Sementara itu dalam penjelasan Pasal 12 B Undang Undang tentang Pemberantasan Tindak Pidana Korupsi pengertian gratifikasi adalah pemberian berupa uang, barang, rabat (discount), komisi, pinjaman tanpa bunga, tiket perjalanan, akomodasi penginapan, perjalanan wisata, pengobatan gratis dan fasilitas lainnya. Gratifikasi tersebut baik diterima di dalam negeri maupun di luar negeri dan yang dilakukan dengan menggunakan sarana elektronik atau tanpa sarana elektronik.
Dalam ketentuan Undang Undang tersebut juga telah ditentukan setiap gratifikasi kepada pegawai negeri atau penyelenggara negara dianggap sebagai suap, apabila berhubungan dengan jabatannya dan berlawanan dengan kewajiban atau tugasnya. Namun demikian apabila penerima gratifikasi tersebut dalam waktu sebagaimana ditentukan oleh undang-undang telah melaporkan penerimaan gratifikasi yang diterimanya tersebut kepada KPK maka terhadap yang bersangkutan tidak dapat dikatakan telah menerima gratifikasi. Atas laporan tersebut kemudian KPK akan menentukan status gratifikasi yang telah diterima menjadi milik yang bersangkutan ataukah menjadi milik negara.

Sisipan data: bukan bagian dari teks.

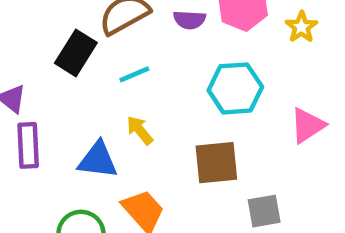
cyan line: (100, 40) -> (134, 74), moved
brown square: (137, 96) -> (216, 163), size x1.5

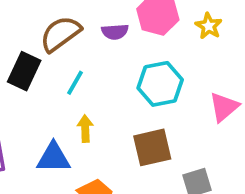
cyan line: (134, 74) -> (75, 83), turned -30
yellow arrow: (140, 130) -> (85, 129), turned 45

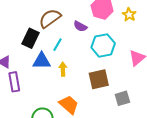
purple semicircle: (115, 32) -> (80, 26), moved, turned 32
blue triangle: (53, 158) -> (42, 61), moved

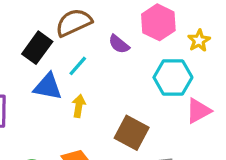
cyan hexagon: (103, 45) -> (173, 77), moved
brown square: (99, 79) -> (132, 133), turned 30

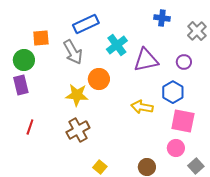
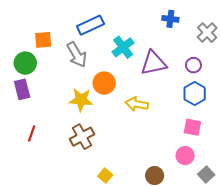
blue hexagon: (173, 92) -> (195, 94), moved
yellow arrow: (142, 107) -> (137, 104), moved
pink square: (183, 121) -> (192, 127), size x0.7

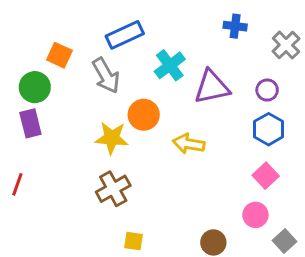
orange square: (43, 40) -> (59, 55), turned 30
pink square: (192, 127) -> (266, 176), turned 36
red line: (32, 133) -> (17, 184), moved
yellow square: (105, 176) -> (134, 241), moved, turned -32

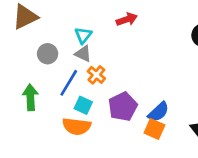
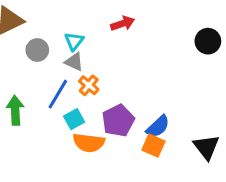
gray circle: (48, 54) -> (37, 50), moved
cyan square: (83, 105) -> (74, 119), turned 36
orange semicircle: (77, 126) -> (89, 143), moved

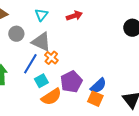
cyan triangle: (74, 41) -> (41, 15), moved
gray triangle: (74, 62) -> (41, 42), size x1.5
orange semicircle: (89, 143) -> (51, 97), turned -40

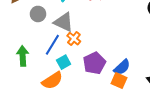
orange semicircle: (51, 97) -> (52, 81), moved

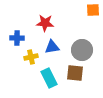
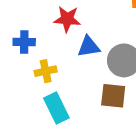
blue triangle: (52, 47) -> (89, 47), moved
cyan rectangle: (49, 78) -> (56, 108), moved

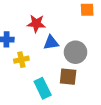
cyan rectangle: (56, 108) -> (43, 88), moved

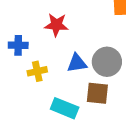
blue triangle: (51, 43) -> (77, 63), moved
cyan rectangle: (43, 88) -> (65, 108), turned -42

Pemberian gratifikasi pada umumnya tidak ditujukan untuk mempengaruhi keputusan (pejabat) secara langsung tetapi cenderung sebagai bentuk 'ucapan terima kasih' sehingga pada awalnya gratifikasi tidak terlihat sebagai suatu perbuatan pidana. Terjadinya gratifikasi pada awalnya tanpa disadari oleh penerima karena sangat halus, hal ini berbeda dengan penerimaan pada suap maupun pemerasan.